Let \((N, K)\) be a nilpotent Gelfand pair, that is, \(N\) is a simply connected, connected nilpotent Lie group and \(K\) a compact subgroup of automorphisms of \(N\) such that the convolution algebra \(L^1(N)^K\) of \(K\) invariant functions is commutative. Let \[ \mathcal{D} = (D_1, D_2, \ldots D_d) \] be a \(d\)-tuple of generators of \(\mathbb D (N)^K\) (left \(N\) invariant and \(K\)-invariant differential operators on \(N\)). To each bounded spherical function \(\varphi\) one can associate the tuple \[ (\xi_1(\varphi), \ldots \ldots \xi_d(\varphi) ) \] the eigenvalues of \((D_1, \ldots \ldots D_d).\) These \(d\)-tuples form a closed subset of \(\mathbb R^d\) denoted by \(\Sigma_{\mathcal{D}}.\) Let \(S(N)^K\) denote the \(K\)-invariant Schwartz class functions on \(N\) and \(S(\Sigma_{\mathcal{D}}) = S(\mathbb R^d) / \{f: f \equiv 0 \text{ on } \Sigma_{\mathcal{D}} \}.\)
A question which got a lot of attention in the recent past is whether the spherical transform maps \(S(N)^K\) isomorphically to \(S(\Sigma_{\mathcal{D}}).\) This has been already proved in some cases. The paper under review proves a preliminary result (which will be needed in settling the above question) under the assumption that \(N\) satisfies Vinberg’s condition. This means that \(\mathfrak{n} = \mathfrak{v} \oplus [\mathfrak{n}, \mathfrak{n}] \) and \(K\) acts irreducibly on \(\mathfrak{v}\). (It also follows that the center \(\mathfrak{z} = [\mathfrak{n}, \mathfrak{n}].\) )
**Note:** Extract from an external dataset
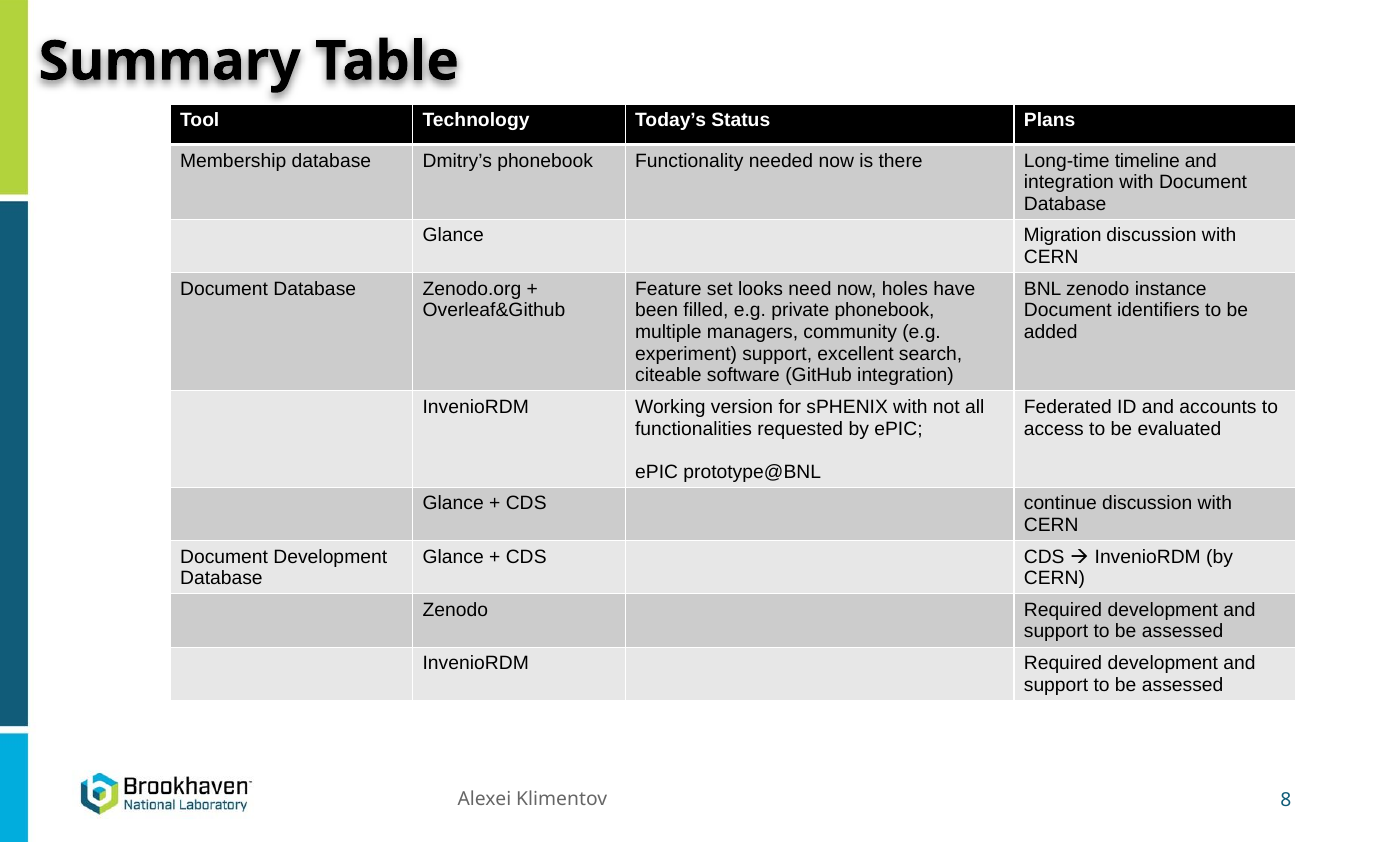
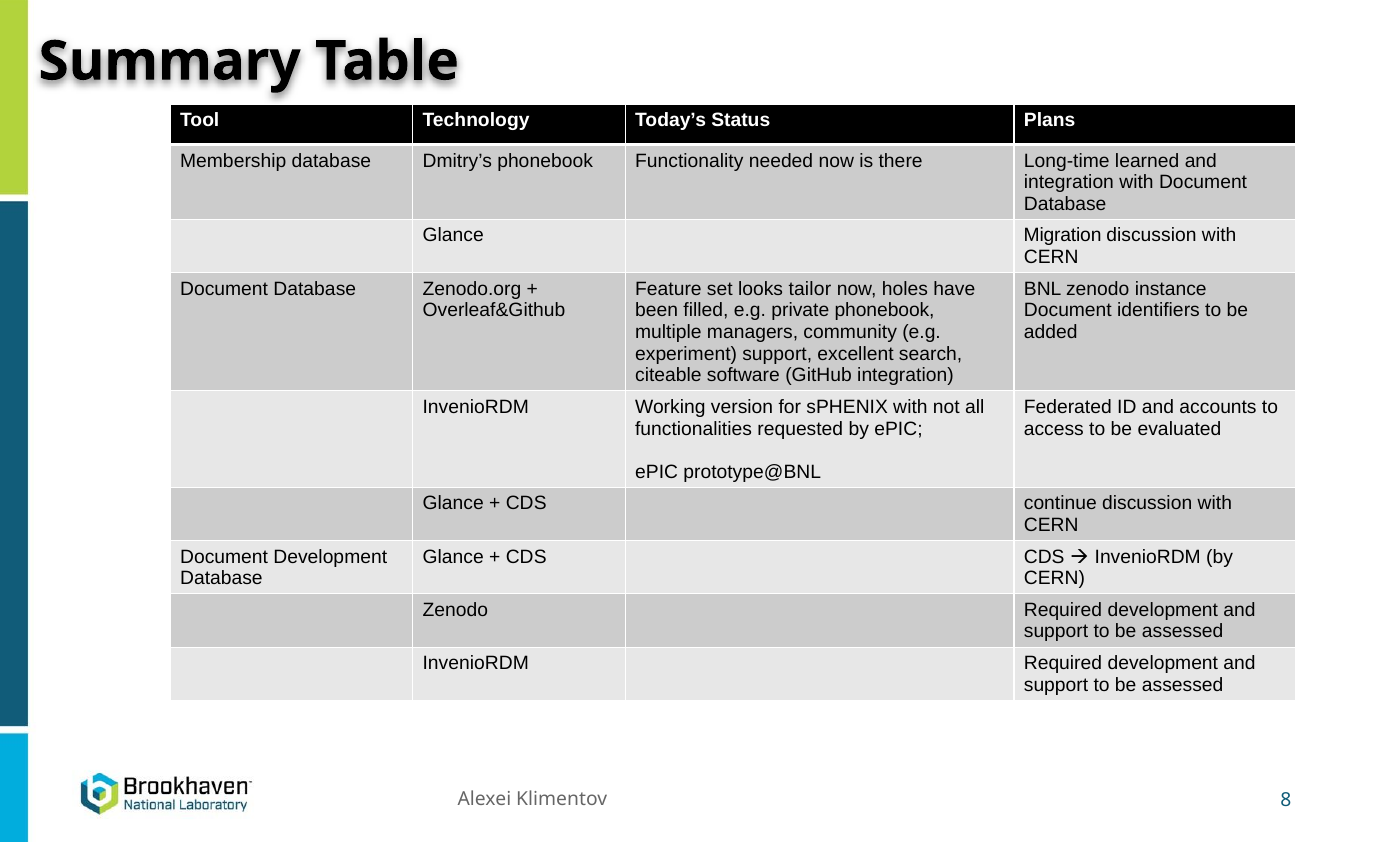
timeline: timeline -> learned
need: need -> tailor
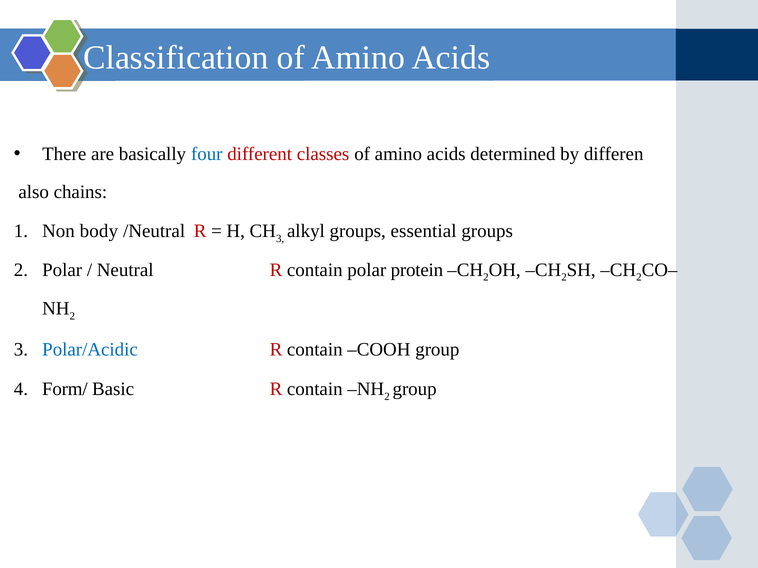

Write \(\mathfrak{z} = \mathfrak{z_0} \oplus \check {\mathfrak{z}}\) where \(\check{\mathfrak{z}}\) is the space of \(K\)-invariants. Let \(\check{N} = N/ {}{\text{exp}}_N \mathfrak{z_0}\) and \(\tilde{N}\) equals the direct product of \(\check{N}\) with \(\mathfrak{z_0}.\) Points in \(\tilde{N}\) can be denoted by \((v, \zeta, t)\) where \(v \in \mathfrak{v}, \zeta \in \mathfrak{z_0}\) and \(t \in \check{\mathfrak{z}}.\) The main result in the paper is a Taylor development for Schwartz functions on \(\tilde{N}\) which have some homogeneity in \(\zeta\) variable. In particular, such functions can be written as derivatives of functions in \(S(\check{N})^K\) with control over Schwartz norms.
For the entire collection see [Zbl 1276.00017].